KAVŞAKTA
Kaçarı yoktu
Göçeri de kalmamıştı
Artık olacağı da olmuştu
Yapacağı da kalmamıştı
Uzanmıştı öylesine ki
Bir masala konuk olmuştu.
Yatmıştı yere sere serpe, güneş de tepesinde. Kentin girişindeki en büyük kavşaktı. Arabalar vızır vızır, insanlar cıvıl cıvıl. Uyuduğunda ne kavşak kalıyordu, ne arabalar, ne de insanlar. Tek hatırladığı rüyalarıydı, orası ayrı bir dünyaydı. Orada ne eksiği ne de fazlası vardı, nasılsa oydu gerisi de boştu. Uyandığında kavşaktaydı ezilmemişti hala. Arabalar vızır vızır sağında solunda, karakol da, hastane de karşısında. Kavşağa kendisini ilk bıraktığı gün bir daha uyanamayacağını sanmıştı. İşte kırkıncı günündeydi, yaşıyordu hala. Belki ondurmamışlardı ama öldürmemişlerdi de aynı zamanda. Yavaş yavaş kavşağı terk etmeye başladı çünkü verdiği sözleri yerine getirir, unutmazdı asla.

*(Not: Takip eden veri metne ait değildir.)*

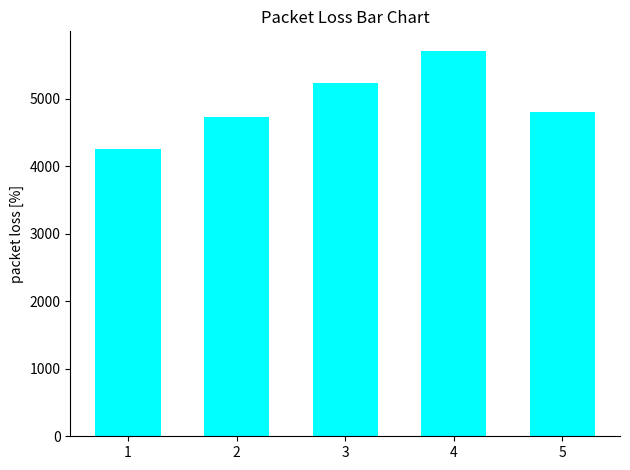

Which label corresponds to the smallest value in the chart?

1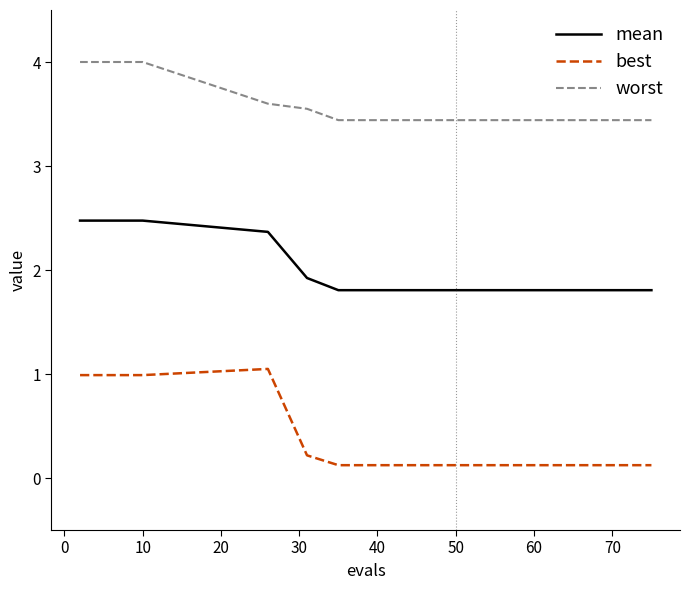

Rank the series by their average value, from lowest to highest.

best, mean, worst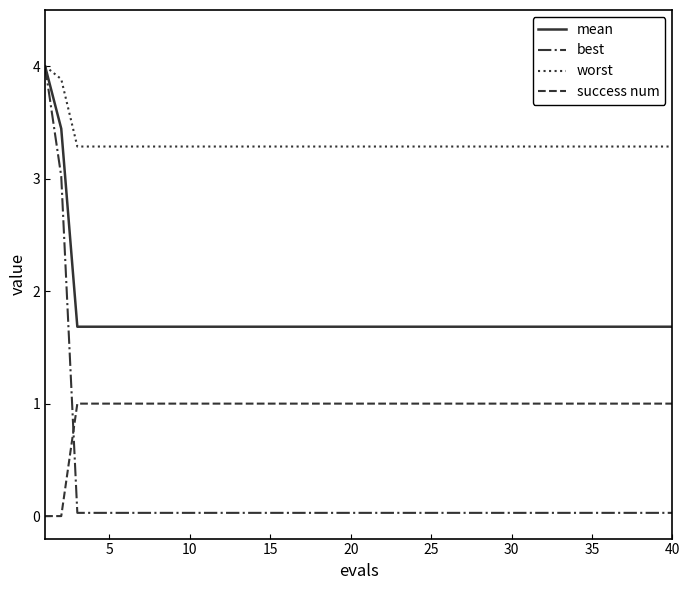

Which series has the widest spread of values?

best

Kendisine verdiği bir sözü hatırladı. Kırk gün kavşakta yatıp sağ kalırsa, kalacaktı hep hayatta, yola düşecekti yeniden güle oynaya.
O gün başlamıştı hayatındaki karanlık. Ne olduğunu anlamadan kuyruğunu kaptırmıştı bir arabaya. Oysa ne de yakışırdı kendisine bol tüylü kuyruğu. Kocaman gövdesi, kırçıllı tüyleri ile güzel bir sokak köpeği idi. Kuyruksuz kalmıştı bir anda, kopmuştu aslında hayatı da o anda. Canını zar zor kurtardığına bile sevinememişti kuyruğunu kopuk görünce. Bu utançla nasıl yaşardı ki?.. O günden sonra kuyruğunu kaybettiği kavşakta tutuklu kalmıştı. Gelip geçen arabalara havlamıyordu bile. Kırk gün yatmıştı meydanda, arabalar vızır vızır. Kırk gün ezilmemişti. Artık yaşayabilirdi kuyruksuz da, böylesi bir meydanda kırk gün yatmıştı da, bir tek araba bile ne korna çalmış ne de ezmişti onu, kılına bile zarar gelmemişti. Kırk gündür hayatta idi. Öyle ise kuyruğuna bağlı değildi şansı.
Kırk birinci gün sabahın ilk ışıkları, kentin en sakin, en güvenli sokağına yerleşmişti bile. O sokağa yerleşmesinde ona gülümseyen bir köpeğin etkisi var mıydı, hala bilinmez. Masal bu, bundan ötesini ne anlatır ne de söyletir. İllaki gökten elmaydı kuyruktu düşürür, ama hep üç üç düşürür. Gökten düştü üç kuyruk, üçü de kuyruksuz köpeklere ama sırayla. Bu masalı ne kadar çocuk okursa gökten düşecek o kadar kuyruk daha. Hepsi de gidip yapışacak kuyruksuzlara. Okundukça okundukça kalmadı kuyruksuz köpek, bundan sonraki kuyruklar kedilerin kuyruksuzuna gerek.